Photoluminescent porous silicon patterns of sub-micron dimension generated by metal-assisted electroless chemical etching

 

Soma Chattopadhyay, Paul W. Bohn

 

Department of Chemistry, Materials Research Laboratory, Beckman Institute for Advanced Science and Technology,

University of Illinois at Urbana-Champaign

 

Photoluminescent porous silicon (PSi) can be produced by metal-assisted wet i.e. non-electrochemical etching of Si (100) in a solution of methanol, HF and H₂O₂. A thin layer of Pt (d ~ 30 Å) is patterned onto Si prior to immersion in the etching solution. Unlike conventional fabrication methods, PSi formation takes place in a few seconds without use of electrical bias or illumination. Exciting the PSi thus produced with UV light causes photoluminescence and the emission wavelength can be tuned simply by varying the etch conditions. The Pt pattern deposited on Si prior to etching spatially directs the formation of PSi which in turn makes it possible to control the luminescence spatially. By patterning Pt onto Si with sub-micron resolution before subjecting it to the etching conditions, it is possible to produce photoluminescent pixels of sub-micron dimensions. In order to achieve sub-micron resolution of patterning, focused ion beam assisted deposition of Pt on Si has been employed. Characterization of the morphology and the optical characteristics of the sub-micron scale luminescent PSi is necessary to develop a better understanding of the process. Scanning electron microscopy and Atomic Force Microscopy have been employed for high resolution surface investigations.

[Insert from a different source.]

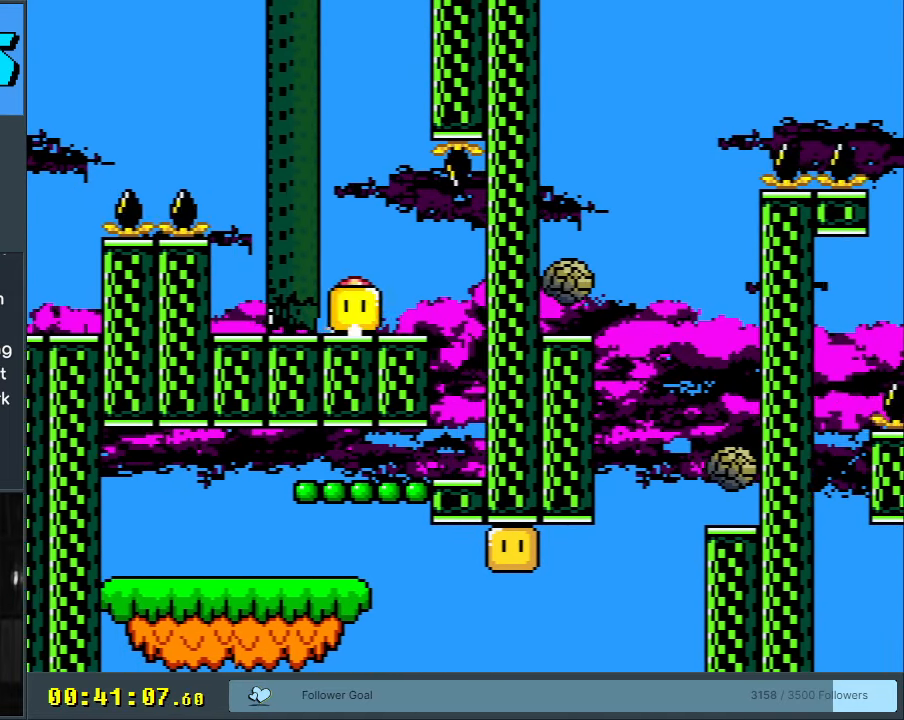
{"buttons": ["Y", "DPAD_LEFT"], "events": [[417, "DPAD_RIGHT", "up"], [450, "DPAD_LEFT", "down"]]}
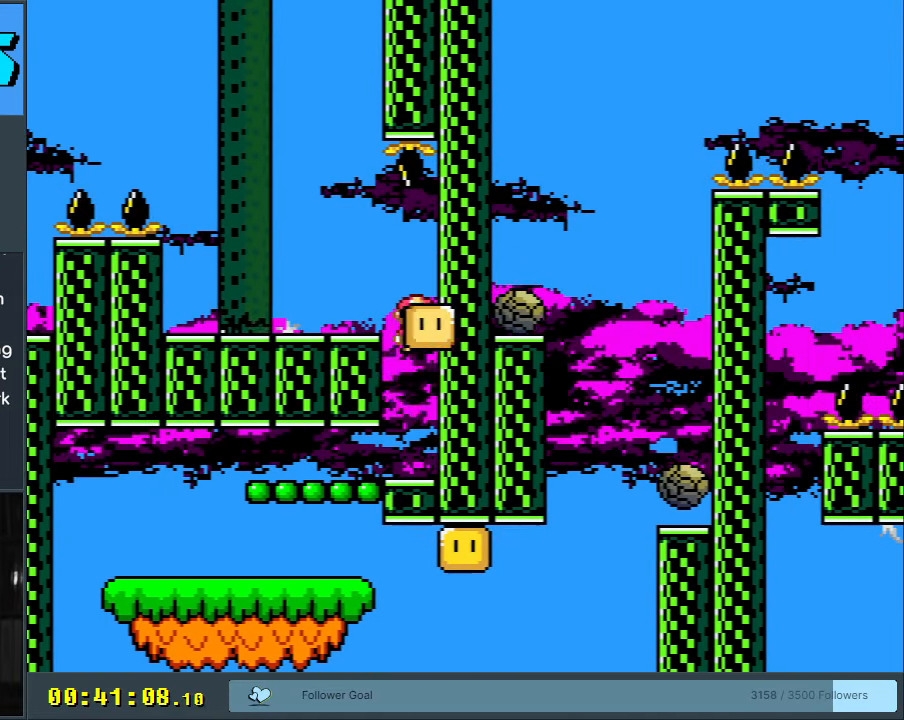
{"buttons": ["Y", "DPAD_LEFT"], "events": []}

Moreover these techniques when coupled with photoluminescence spectroscopy and microscopy will help to correlate surface morphology of the etched structures with the optical properties of emission. Investigation of the optical characteristics of photoluminescent pixels of about 100 nm dimension is limited by the resolution achievable by conventional optical microscopes. To overcome this, Near-field Scanning Optical Microscopy will be used to obtain spatial information of the emission characteristics of the photoluminescent pixels.